Hint 2: [tex]\sum_{n=1}^{N} \frac{1}{n+2} = \left( \sum_{n=1}^{N+2} \frac{1}{n} \right) - \frac{1}{1} - \frac{1}{2}[/tex]

 

[qbert]

reindex second and third sums.
and notice you get a whole lot of cancelation.

 

[JFUNR]

reindex second and third sums.
and notice you get a whole lot of cancelation.

How do you mean?

 

[Ray Vickson]

How do you mean?

He means that you should write it out in detail and see what happens.

RGV

 

[JFUNR]

He means that you should write it out in detail and see what happens.

RGV

by all means...enlighten me..where's the pattern...

([itex]\frac{5}{2}[/itex]+[itex]\frac{5}{6}[/itex]-[itex]\frac{5}{2}[/itex])+([itex]\frac{5}{4}[/itex]+[itex]\frac{5}{8}[/itex]-[itex]\frac{5}{3}[/itex])+([itex]\frac{5}{6}[/itex]+[itex]\frac{5}{10}[/itex]-[itex]\frac{5}{4}[/itex])+([itex]\frac{5}{8}[/itex]+[itex]\frac{5}{12}[/itex]-[itex]\frac{5}{5}[/itex])+([itex]\frac{5}{10}[/itex]+[itex]\frac{5}{14}[/itex]-[itex]\frac{5}{6}[/itex])+([itex]\frac{5}{12}[/itex]+[itex]\frac{5}{16}[/itex]-[itex]\frac{5}{7}[/itex])+([itex]\frac{5}{14}[/itex]+[itex]\frac{5}{18}[/itex]-[itex]\frac{5}{8}[/itex])+...+

while some terms do cancel, I do not see a patter out of the first 7 terms...but like I said...enlighten me

 

[Ray Vickson]

by all means...enlighten me..where's the pattern...

([itex]\frac{5}{2}[/itex]+[itex]\frac{5}{6}[/itex]-[itex]\frac{5}{2}[/itex])+([itex]\frac{5}{4}[/itex]+[itex]\frac{5}{8}[/itex]-[itex]\frac{5}{3}[/itex])+([itex]\frac{5}{6}[/itex]+[itex]\frac{5}{10}[/itex]-[itex]\frac{5}{4}[/itex])+([itex]\frac{5}{8}[/itex]+[itex]\frac{5}{12}[/itex]-[itex]\frac{5}{5}[/itex])+([itex]\frac{5}{10}[/itex]+[itex]\frac{5}{14}[/itex]-[itex]\frac{5}{6}[/itex])+([itex]\frac{5}{12}[/itex]+[itex]\frac{5}{16}[/itex]-[itex]\frac{5}{7}[/itex])+([itex]\frac{5}{14}[/itex]+[itex]\frac{5}{18}[/itex]-[itex]\frac{5}{8}[/itex])+...+

while some terms do cancel, I do not see a patter out of the first 7 terms...but like I said...enlighten me

Do you really need someone to tell you that
[tex] \sum_{k=1}^N \frac{1}{2k} = \frac{1}{2} \sum_{k=1}^N \frac{1}{k}\;?[/tex]

RGV

 

[gabbagabbahey]

by all means...enlighten me..where's the pattern...
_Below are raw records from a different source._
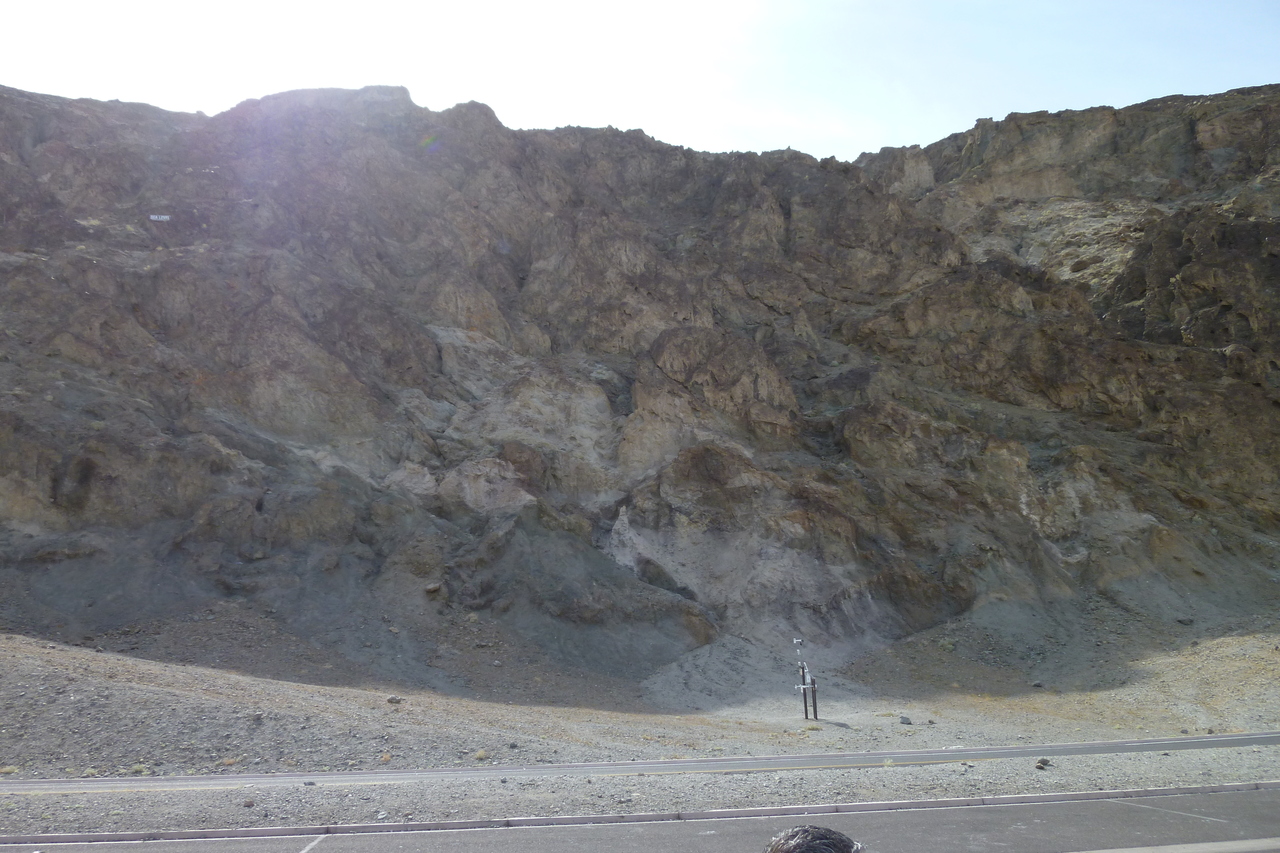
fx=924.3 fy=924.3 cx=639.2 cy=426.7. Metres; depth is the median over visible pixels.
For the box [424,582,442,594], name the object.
rock
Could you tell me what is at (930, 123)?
sky
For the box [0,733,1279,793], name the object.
road
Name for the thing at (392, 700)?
rock
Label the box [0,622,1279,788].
gravel slope
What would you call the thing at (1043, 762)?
rock
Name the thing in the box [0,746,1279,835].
gravel shoulder
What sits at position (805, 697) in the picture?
pole
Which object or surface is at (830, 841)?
person
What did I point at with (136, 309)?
rocky cliff
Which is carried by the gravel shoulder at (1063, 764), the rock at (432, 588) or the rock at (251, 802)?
the rock at (251, 802)
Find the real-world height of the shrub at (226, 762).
0.192 m
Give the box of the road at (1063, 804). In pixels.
[2,784,1278,852]
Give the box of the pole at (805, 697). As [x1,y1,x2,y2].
[792,638,817,719]
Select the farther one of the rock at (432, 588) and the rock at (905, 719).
the rock at (432, 588)
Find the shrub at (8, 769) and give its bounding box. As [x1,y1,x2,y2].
[0,765,17,774]
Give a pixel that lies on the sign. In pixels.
(156, 217)
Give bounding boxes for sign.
[149,213,170,221]
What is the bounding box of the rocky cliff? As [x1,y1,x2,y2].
[1,75,1279,694]
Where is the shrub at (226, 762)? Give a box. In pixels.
[220,756,237,767]
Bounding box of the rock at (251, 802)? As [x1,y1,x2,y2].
[243,798,254,807]
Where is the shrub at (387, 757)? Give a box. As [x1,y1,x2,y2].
[379,751,391,762]
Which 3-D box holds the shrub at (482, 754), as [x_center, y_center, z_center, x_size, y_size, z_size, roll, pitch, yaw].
[-2.837,5.839,16.563,0.381,0.192,0.385,-5,-10,29]
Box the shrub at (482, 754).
[474,748,488,760]
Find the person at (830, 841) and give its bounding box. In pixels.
[764,826,864,852]
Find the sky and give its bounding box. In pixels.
[0,0,1279,161]
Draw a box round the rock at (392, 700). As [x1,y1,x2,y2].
[387,695,402,704]
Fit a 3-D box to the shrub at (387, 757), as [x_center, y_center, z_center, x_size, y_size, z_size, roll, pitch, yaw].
[-4.414,5.688,15.997,0.358,0.190,0.360,-5,-10,28]
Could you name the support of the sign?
on the rocky cliff
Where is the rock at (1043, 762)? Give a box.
[1035,757,1050,768]
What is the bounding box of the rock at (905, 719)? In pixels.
[899,714,912,724]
([itex]\frac{5}{2}[/itex]+[itex]\frac{5}{6}[/itex]-[itex]\frac{5}{2}[/itex])+([itex]\frac{5}{4}[/itex]+[itex]\frac{5}{8}[/itex]-[itex]\frac{5}{3}[/itex])+([itex]\frac{5}{6}[/itex]+[itex]\frac{5}{10}[/itex]-[itex]\frac{5}{4}[/itex])+([itex]\frac{5}{8}[/itex]+[itex]\frac{5}{12}[/itex]-[itex]\frac{5}{5}[/itex])+([itex]\frac{5}{10}[/itex]+[itex]\frac{5}{14}[/itex]-[itex]\frac{5}{6}[/itex])+([itex]\frac{5}{12}[/itex]+[itex]\frac{5}{16}[/itex]-[itex]\frac{5}{7}[/itex])+([itex]\frac{5}{14}[/itex]+[itex]\frac{5}{18}[/itex]-[itex]\frac{5}{8}[/itex])+...+

while some terms do cancel, I do not see a patter out of the first 7 terms...but like I said...enlighten me

The pattern may indeed be a little difficult to see like this, but notice, for example, that [itex]\frac{5}{6}+\frac{5}{6}-\frac{5}{3}=0[/itex] and [itex]\frac{5}{8}+\frac{5}{8}-\frac{5}{4}=0[/itex].
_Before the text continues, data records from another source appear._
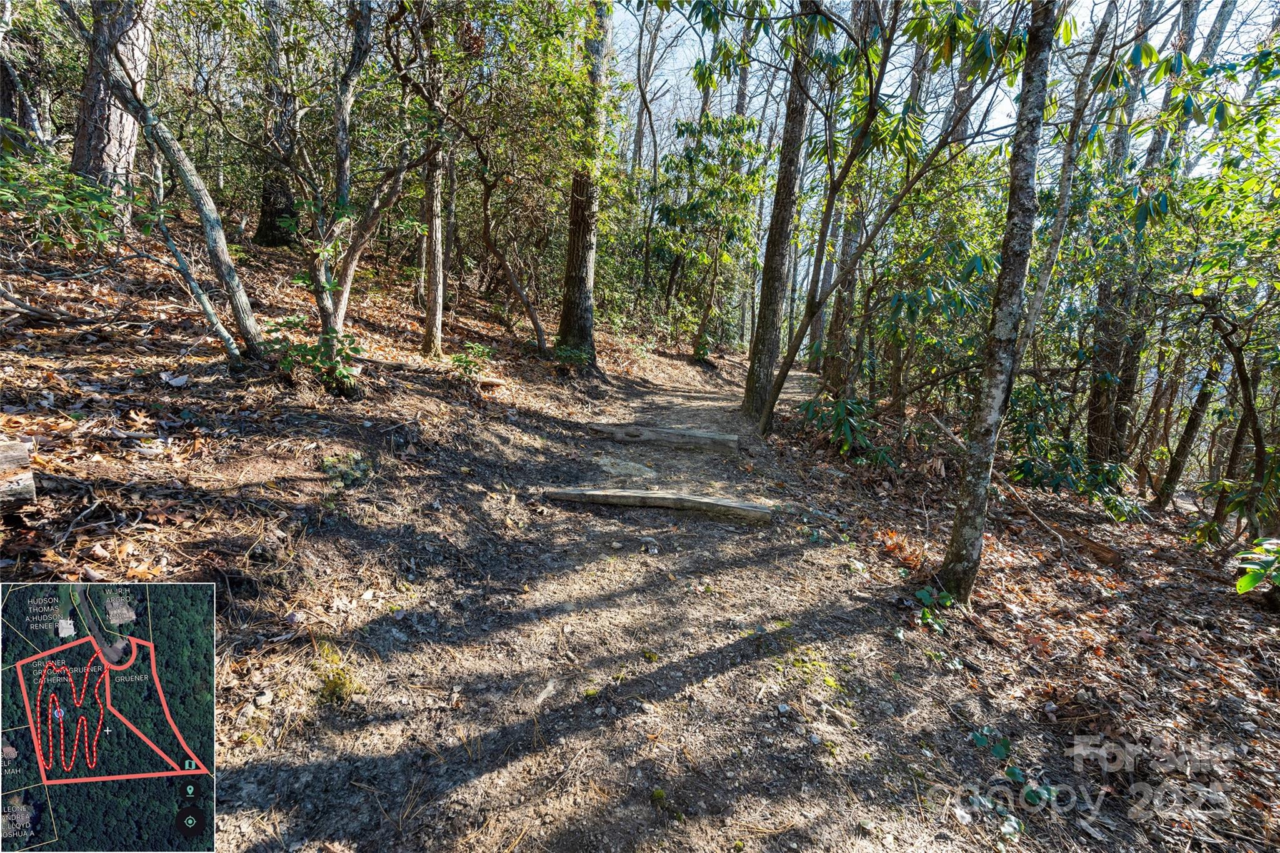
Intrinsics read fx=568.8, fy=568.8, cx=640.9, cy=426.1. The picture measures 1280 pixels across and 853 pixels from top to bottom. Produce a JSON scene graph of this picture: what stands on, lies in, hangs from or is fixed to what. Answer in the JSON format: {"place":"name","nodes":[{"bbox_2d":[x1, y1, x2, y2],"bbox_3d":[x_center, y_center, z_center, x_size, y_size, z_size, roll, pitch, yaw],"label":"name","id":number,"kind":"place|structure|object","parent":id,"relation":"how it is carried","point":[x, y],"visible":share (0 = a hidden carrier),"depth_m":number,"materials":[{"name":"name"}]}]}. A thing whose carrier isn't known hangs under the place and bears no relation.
{"place":"outdoors","nodes":[
{"label":"outdoors","id":0,"kind":"place"},
{"bbox_2d":[0,0,48,141],"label":"tree","id":1,"kind":"object","parent":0,"point":[6,105],"visible":0.77,"depth_m":6.95,"materials":[{"name":"brown"}]},
{"bbox_2d":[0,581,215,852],"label":"map inset","id":2,"kind":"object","parent":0,"point":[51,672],"visible":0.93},
{"bbox_2d":[0,195,696,731],"label":"forest floor","id":3,"kind":"structure","parent":0,"point":[104,347],"materials":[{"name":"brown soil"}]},
{"bbox_2d":[0,437,35,515],"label":"log","id":4,"kind":"object","parent":3,"relation":"on","point":[16,451],"visible":0.99,"depth_m":2.67,"materials":[{"name":"brown wood"}]},
{"bbox_2d":[0,143,127,252],"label":"shrub","id":5,"kind":"object","parent":3,"relation":"on","point":[106,205],"visible":0.84,"depth_m":4.76,"materials":[{"name":"green plant"}]},
{"bbox_2d":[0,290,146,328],"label":"fallen branch","id":6,"kind":"object","parent":3,"relation":"on","point":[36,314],"visible":1,"depth_m":4.59,"materials":[{"name":"wood"}]},
{"bbox_2d":[66,0,156,216],"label":"tree","id":7,"kind":"object","parent":3,"relation":"on","point":[126,135],"visible":0.69,"depth_m":5.92,"materials":[{"name":"brown wood"}]},
{"bbox_2d":[70,0,267,357],"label":"tree","id":8,"kind":"object","parent":3,"relation":"on","point":[249,322],"visible":0.96,"depth_m":4.67,"materials":[{"name":"plant"}]},
{"bbox_2d":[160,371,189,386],"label":"dry leaf","id":9,"kind":"object","parent":3,"relation":"on","point":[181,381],"visible":0.97,"depth_m":4.46,"materials":[{"name":"white"}]},
{"bbox_2d":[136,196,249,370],"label":"tree","id":10,"kind":"object","parent":3,"relation":"on","point":[214,322],"visible":0.95,"depth_m":4.91,"materials":[{"name":"wood"}]},
{"bbox_2d":[251,0,299,246],"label":"tree","id":11,"kind":"object","parent":3,"relation":"on","point":[286,197],"visible":0.71,"depth_m":8.50,"materials":[{"name":"brown"}]},
{"bbox_2d":[270,325,363,392],"bbox_3d":[-2.839,-0.572,5.035,0.849,0.623,0.833,3,13,3],"label":"shrub","id":12,"kind":"object","parent":3,"relation":"on","point":[311,349],"visible":0.81,"depth_m":4.98,"materials":[{"name":"green plant"}]},
{"bbox_2d":[320,451,373,487],"bbox_3d":[-2.111,0.326,4.103,0.443,0.218,0.453,3,13,3],"label":"moss patch","id":13,"kind":"object","parent":3,"relation":"on","point":[354,474],"visible":0.84,"depth_m":4.05,"materials":[{"name":"green plant"}]},
{"bbox_2d":[301,0,423,349],"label":"tree","id":14,"kind":"object","parent":3,"relation":"on","point":[324,302],"visible":0.95,"depth_m":5.81,"materials":[{"name":"plant"}]},
{"bbox_2d":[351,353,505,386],"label":"fallen log","id":15,"kind":"object","parent":3,"relation":"on","point":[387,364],"visible":0.92,"depth_m":6.01,"materials":[{"name":"brown wood"}]},
{"bbox_2d":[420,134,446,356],"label":"tree","id":16,"kind":"object","parent":3,"relation":"on","point":[429,319],"visible":0.67,"depth_m":7.32,"materials":[{"name":"brown"}]},
{"bbox_2d":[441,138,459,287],"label":"tree","id":17,"kind":"object","parent":3,"relation":"on","point":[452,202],"visible":0.53,"depth_m":10.39,"materials":[{"name":"brown"}]},
{"bbox_2d":[448,341,496,378],"bbox_3d":[-1.978,-0.719,6.650,0.617,0.477,0.629,3,13,3],"label":"shrub","id":18,"kind":"object","parent":3,"relation":"on","point":[467,362],"visible":0.93,"depth_m":6.62,"materials":[{"name":"green plant"}]},
{"bbox_2d":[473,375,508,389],"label":"log","id":19,"kind":"object","parent":3,"relation":"on","point":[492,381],"visible":0.91,"depth_m":6.77,"materials":[{"name":"brown wood"}]},
{"bbox_2d":[476,149,548,355],"bbox_3d":[-2.104,-3.043,8.580,2.132,4.179,1.590,9,14,28],"label":"tree","id":20,"kind":"object","parent":3,"relation":"on","point":[534,319],"visible":0.98,"depth_m":8.71,"materials":[{"name":"brown plant"}]},
{"bbox_2d":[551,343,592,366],"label":"shrub","id":21,"kind":"object","parent":3,"relation":"on","point":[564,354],"visible":0.74,"depth_m":8.48,"materials":[{"name":"green plant"}]},
{"bbox_2d":[554,0,611,360],"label":"tree","id":22,"kind":"object","parent":3,"relation":"on","point":[582,240],"visible":0.94,"depth_m":8.09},
{"bbox_2d":[652,108,766,361],"bbox_3d":[1.503,-4.163,12.927,3.083,5.859,3.043,14,17,43],"label":"tree","id":23,"kind":"object","parent":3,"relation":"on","point":[695,210],"visible":0.98,"depth_m":12.40,"materials":[{"name":"green plant"}]},
{"bbox_2d":[210,344,1015,852],"label":"dirt path","id":24,"kind":"structure","parent":0,"point":[617,595],"materials":[{"name":"brown soil"}]},
{"bbox_2d":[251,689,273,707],"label":"rock","id":25,"kind":"object","parent":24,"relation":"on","point":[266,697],"visible":0.96,"depth_m":2.29,"materials":[{"name":"stone"}]},
{"bbox_2d":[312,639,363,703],"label":"moss","id":26,"kind":"object","parent":24,"relation":"on","point":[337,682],"visible":0.67,"depth_m":2.52,"materials":[{"name":"plant"}]},
{"bbox_2d":[593,455,658,479],"bbox_3d":[-0.183,0.420,5.471,0.719,0.161,0.640,3,13,3],"label":"rock","id":27,"kind":"object","parent":24,"relation":"in","point":[632,464],"visible":0.91,"depth_m":5.40,"materials":[{"name":"stone"}]},
{"bbox_2d":[541,486,773,523],"bbox_3d":[0.123,0.652,4.651,1.997,0.232,0.373,4,13,8],"label":"wooden step","id":28,"kind":"object","parent":24,"relation":"on","point":[722,503],"visible":0.98,"depth_m":4.53,"materials":[{"name":"brown wood"}]},
{"bbox_2d":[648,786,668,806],"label":"moss clump","id":29,"kind":"object","parent":24,"relation":"on","point":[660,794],"visible":0.84,"depth_m":2.18,"materials":[{"name":"green plant"}]},
{"bbox_2d":[588,421,738,450],"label":"wooden step","id":30,"kind":"structure","parent":24,"relation":"on","point":[670,434],"depth_m":6.17,"materials":[{"name":"brown wood"}]},
{"bbox_2d":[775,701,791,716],"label":"rock","id":31,"kind":"object","parent":24,"relation":"on","point":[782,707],"visible":0.97,"depth_m":2.51,"materials":[{"name":"grey stone"}]},
{"bbox_2d":[783,650,838,686],"bbox_3d":[0.846,1.228,2.870,0.339,0.083,0.371,3,13,3],"label":"moss patch","id":32,"kind":"object","parent":24,"relation":"on","point":[832,682],"visible":0.71,"depth_m":2.86,"materials":[{"name":"green plant"}]},
{"bbox_2d":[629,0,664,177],"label":"tree","id":33,"kind":"object","parent":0,"point":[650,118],"visible":0.72,"depth_m":17.05,"materials":[{"name":"brown plant"}]},
{"bbox_2d":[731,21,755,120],"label":"tree","id":34,"kind":"object","parent":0,"point":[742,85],"visible":0.36,"depth_m":14.56,"materials":[{"name":"brown plant"}]},
{"bbox_2d":[605,0,1279,166],"label":"sky","id":35,"kind":"structure","parent":0,"point":[1153,43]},
{"bbox_2d":[758,375,1279,852],"label":"forest floor","id":36,"kind":"structure","parent":0,"point":[983,642],"materials":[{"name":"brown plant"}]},
{"bbox_2d":[738,5,819,428],"bbox_3d":[1.851,-4.886,6.539,1.014,10.265,0.935,3,13,3],"label":"tree","id":37,"kind":"object","parent":36,"relation":"on","point":[757,374],"visible":0.92,"depth_m":6.97,"materials":[{"name":"brown"}]},
{"bbox_2d":[797,393,893,465],"bbox_3d":[2.463,0.073,6.824,1.286,0.937,1.317,3,13,3],"label":"shrub","id":38,"kind":"object","parent":36,"relation":"on","point":[842,421],"visible":0.82,"depth_m":6.72,"materials":[{"name":"green plant"}]},
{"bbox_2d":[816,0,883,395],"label":"tree","id":39,"kind":"object","parent":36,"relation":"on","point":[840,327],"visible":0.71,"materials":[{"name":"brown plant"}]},
{"bbox_2d":[758,0,1029,436],"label":"tree","id":40,"kind":"object","parent":36,"relation":"on","point":[770,404],"visible":0.99,"depth_m":5.29,"materials":[{"name":"plant"}]},
{"bbox_2d":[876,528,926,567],"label":"dry leaf","id":41,"kind":"object","parent":36,"relation":"on","point":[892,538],"visible":0.71,"depth_m":4.34,"materials":[{"name":"orange plant"}]},
{"bbox_2d":[912,585,953,630],"bbox_3d":[1.813,1.132,3.513,0.315,0.239,0.335,3,13,3],"label":"small plant","id":42,"kind":"object","parent":36,"relation":"on","point":[947,600],"visible":0.74,"depth_m":3.50,"materials":[{"name":"green plant"}]},
{"bbox_2d":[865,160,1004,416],"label":"shrub","id":43,"kind":"object","parent":36,"relation":"on","point":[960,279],"visible":0.77,"depth_m":7.42,"materials":[{"name":"green plant"}]},
{"bbox_2d":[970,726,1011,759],"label":"small plant","id":44,"kind":"object","parent":36,"relation":"on","point":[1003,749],"visible":0.87,"depth_m":2.49,"materials":[{"name":"green plant"}]},
{"bbox_2d":[933,0,1059,601],"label":"tree","id":45,"kind":"object","parent":36,"relation":"on","point":[1000,371],"visible":0.99,"depth_m":3.22,"materials":[{"name":"plant"}]},
{"bbox_2d":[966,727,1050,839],"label":"plant","id":46,"kind":"object","parent":36,"relation":"on","point":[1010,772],"visible":0.64,"depth_m":2.28,"materials":[{"name":"green plant"}]},
{"bbox_2d":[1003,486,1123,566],"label":"fallen branch","id":47,"kind":"object","parent":36,"relation":"on","point":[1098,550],"visible":0.89,"depth_m":5.15,"materials":[{"name":"brown wood"}]},
{"bbox_2d":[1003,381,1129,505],"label":"shrub","id":48,"kind":"object","parent":36,"relation":"on","point":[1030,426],"visible":0.74,"depth_m":6.51,"materials":[{"name":"green plant"}]},
{"bbox_2d":[1010,0,1124,431],"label":"tree","id":49,"kind":"object","parent":36,"relation":"on","point":[1058,237],"visible":0.79,"depth_m":5.44,"materials":[{"name":"plant"}]},
{"bbox_2d":[1083,0,1201,478],"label":"tree","id":50,"kind":"object","parent":36,"relation":"on","point":[1100,421],"visible":0.71,"depth_m":7.30,"materials":[{"name":"plant"}]},
{"bbox_2d":[1151,345,1226,513],"bbox_3d":[6.851,-1.164,6.790,0.574,4.973,0.529,3,13,3],"label":"tree","id":51,"kind":"object","parent":36,"relation":"on","point":[1190,429],"visible":0.77,"depth_m":7.00,"materials":[{"name":"plant"}]},
{"bbox_2d":[1193,292,1278,537],"bbox_3d":[5.566,-0.115,5.243,1.386,3.146,1.212,12,16,38],"label":"tree","id":52,"kind":"object","parent":36,"relation":"on","point":[1243,376],"visible":0.98,"depth_m":5.24,"materials":[{"name":"plant"}]},
{"bbox_2d":[1234,536,1279,594],"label":"shrub","id":53,"kind":"object","parent":36,"relation":"on","point":[1243,583],"visible":1,"depth_m":3.54,"materials":[{"name":"green plant"}]}
]}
To formally reorganize the sum so that the cancellations become obvious, first look at the finite sum and apply the second hint I gave you to both the 5/(2(n+2)) and -5(n+1) terms. After reorganizing the finite sum to get the desired cancellations, take the limit as N->infinity.